AIインベントリは、Security HubのEssentialsプランに追加費用なしで含まれるようになりました。組織全体のAI資産をカタログ化し、Bedrock、SageMaker、AgentCoreなどのマネージドサービス、EC2、ECS、EKS上で顧客が自ら実行するモデル、および内部ワークロードが呼び出す外部モデルAPIを含みます。また、各資産をその下のインフラストラクチャに結び付け、関連するGuardDuty発見事項に接続します。

競争の激しい分野

AWSは競合他社のクラウドを監視する最初のハイパースケーラーではありません。Microsoft Defender for Cloudは2021年後半からAWS、2022年初頭からGoogle Cloudのポスチャ管理を提供しています。Googleは3月に、3大クラウドすべてをカバーするWizの320億ドル買収を完了しました。これはAWSがこの拡張を事前発表した翌日です。Security Hubの対応範囲は現時点ではAzureのみであり、AWSはGoogle Cloudサポートが続くかどうか述べていません。

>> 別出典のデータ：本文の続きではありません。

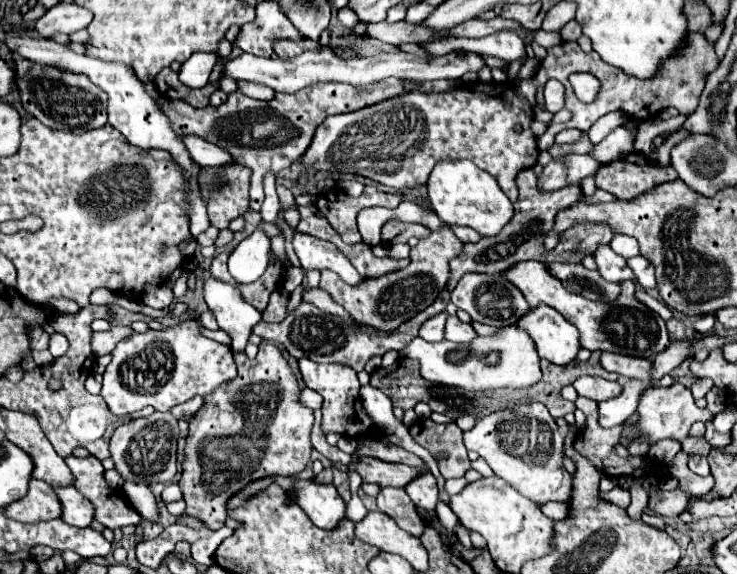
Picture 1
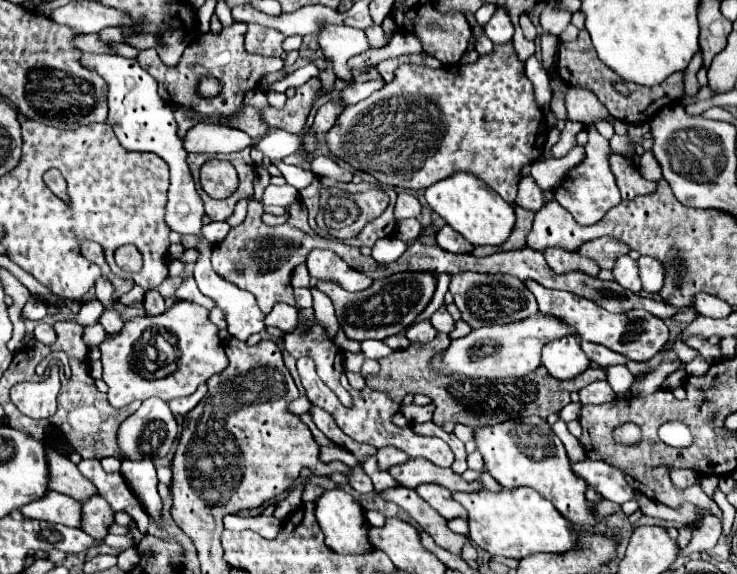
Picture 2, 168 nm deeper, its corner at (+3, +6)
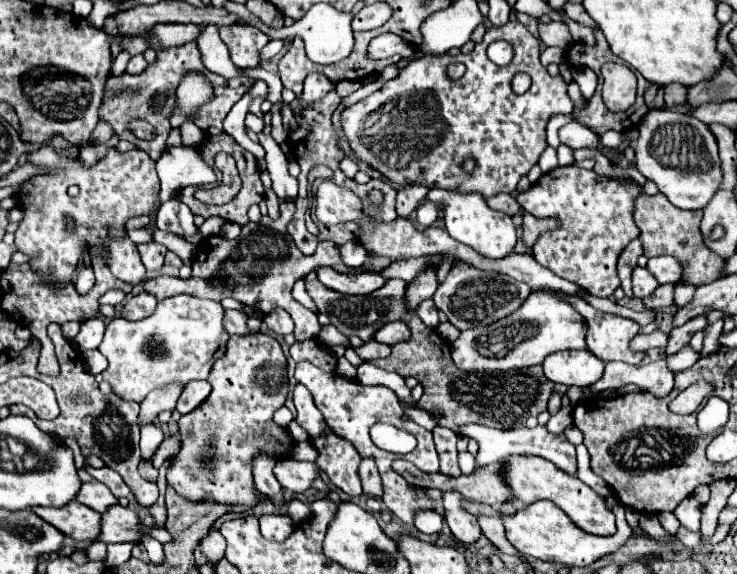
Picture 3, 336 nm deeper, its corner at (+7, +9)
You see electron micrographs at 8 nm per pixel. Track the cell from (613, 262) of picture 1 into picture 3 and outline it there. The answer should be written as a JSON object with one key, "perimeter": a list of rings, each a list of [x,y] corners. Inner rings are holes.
{"perimeter":[[[635,266],[635,268],[633,268],[631,284],[633,284],[633,294],[635,294],[637,298],[649,296],[649,294],[659,286],[659,282],[653,278],[653,274],[649,274],[649,270],[645,270],[645,268],[641,268],[641,266]]]}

AI保護機能も同様に競争の激しい市場に参入します。Wiz、Palo Alto Networks、CrowdStrikeはすべて現在AIセキュリティポスチャ管理を販売しています。

AWSは、マルチクラウドを採用する顧客がSecurity Hubを一つのコンソール、一つの請求書として使い続けることを期待しています。「マルチクラウド」がどれだけ長くAzureだけを意味するかが、その賭けがどれほど本気であるかの最初の試金石となるでしょう。